The Alabama softball superfan does more than lead the cheers and get the crowd into the game. Pitek helps fill and sell out Rhoads Stadium.

“I put up a tweet saying I have grandstand tickets and the tickets are gone in about two minutes on average,” Pitek said.

There’s no self-serving motive for Pitek, either. She does it for the 20 women who suit up in crimson and white and play the sport they love while representing the University of Alabama.

“The players on the team deserve to play in front of packed houses,” Pitek said. “I was a student-athlete, I loved playing in front of full stadiums and feeling like what I was doing was important to somebody.”

What makes it extremely easy for Pitek to support Alabama softball players is because they are a positive light for her two daughters, Lizzy, 7, and Caroline, 6.

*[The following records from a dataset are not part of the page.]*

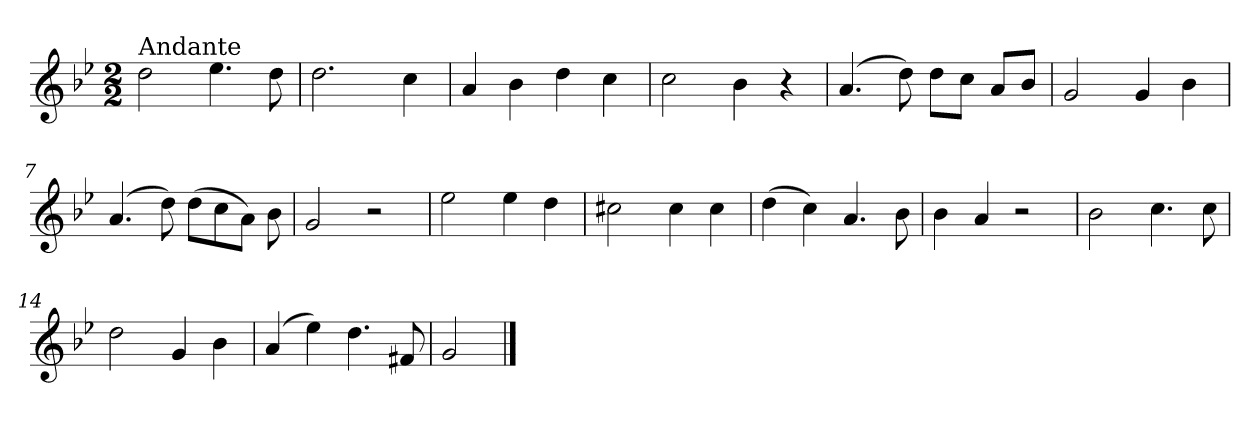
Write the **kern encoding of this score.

**kern
*part1
*staff1
*clefG2
*k[b-e-]
*g:
*M2/2
=1
!LO:TX:a:t=Andante
2dd\
4.ee-\
8dd\
=2
2.dd\
4cc\
=3
4a/
4b-\
4dd\
4cc\
=4
2cc\
4b-\
4r
=5
(>4.a/
8dd\)
8dd\L
8cc\J
8a/L
8b-/J
=6
2g/
4g/
4b-\
!!LO:LB:g=z
=7
(>4.a/
8dd\)
(>8dd\L
8cc\
8a\J)
8b-\
=8
2g/
2r
=9
2ee-\
4ee-\
4dd\
=10
2cc#X\
4cc#\
4cc#\
=11
(>4dd\
4cc\)
4.a/
8b-\
=12
4b-\
4a/
2r
!!LO:LB:g=z
=13
2b-\
4.cc\
8cc\
=14
2dd\
4g/
4b-\
=15
(>4a/
4ee-\)
4.dd\
8f#X/
=16
2g/
==
*-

“Caroline looked at the (softball) poster and saw Montana (Fouts) was wearing a cross necklace, and she went into her jewelry box and put on a necklace to go to the game,” Pitek said.

Alabama has led the nation in attendance the past 12 years. Yes, ‘Team 26’ is able to fill seats due to being a true national championship contender. But this season, it’s different. The program sold a record 3,200 season tickets and has a great chance of selling out the most games in a single season in its history.

What else can that be attributed to? Call it the Pitek effect.